Let $ABC$ be an acute-angled triangle. The tangents to its circumcircle at $A, B, C$ form a triangle $PQR$ with $C \in PQ$ and $B \in PR$. Let $C_{1}$ be the foot of the altitude from $C$ in $\Delta ABC$ . Prove that $CC_{1}$ bisects $\widehat{QC_{1}P}$ .

Let $d > 0$ be an arbitrary real number. Consider the set $S_{n}(d)=\{s=\frac{1}{x_{1}}+\frac{1}{x_{2}}+...+\frac{1}{x_{n}}|x_{i}\in\mathbb{N},s<d\}$. Prove that $S_{n}(d)$ has a maximum element.

Two players play the following game. They alternately write divisors of $100!$ on the blackboard, not repeating any of the numbers written before. The player after whose move the greatest common divisor of the written numbers equals $1,$ loses the game. Which player has a winning strategy?

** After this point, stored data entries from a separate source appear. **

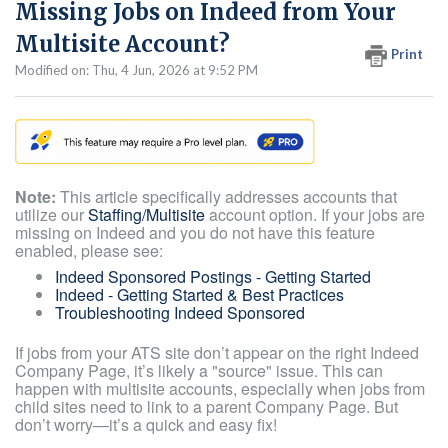
Missing Jobs on Indeed from Your
Multisite Account?
Print
Modified on: Thu, 4 Jun, 2026 at 9:52 PM
Note:
This article specifically addresses accounts that
utilize our
Staffing/Multisite
account option. If your jobs are
missing on Indeed and you do not have this feature
enabled, please see:
Indeed Sponsored Postings - Getting Started
Indeed - Getting Started & Best Practices
Troubleshooting Indeed Sponsored
If jobs from your ATS site don’t appear on the right Indeed
Company Page, it’s likely a "source" issue. This can
happen with multisite accounts, especially when jobs from
child sites need to link to a parent Company Page. But
don’t worry—it’s a quick and easy fix!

Let $M$ be a point inside a triangle $ABC$ . The lines $AM , BM , CM$ intersect $BC, CA, AB$ at $A_{1}, B_{1}, C_{1}$, respectively. Assume that $S_{MAC_{1}}+S_{MBA_{1}}+S_{MCB_{1}}= S_{MA_{1}C}+S_{MB_{1}A}+S_{MC_{1}B}$ . Prove that one of the lines $AA_{1}, BB_{1}, CC_{1}$ is a median of the triangle $ABC.$

Let $n$ be a positive integer. Show that there exist three distinct integers between $n^{2}$ and $n^{2}+n+3\sqrt{n}$, such that one of them divides the product of the other two.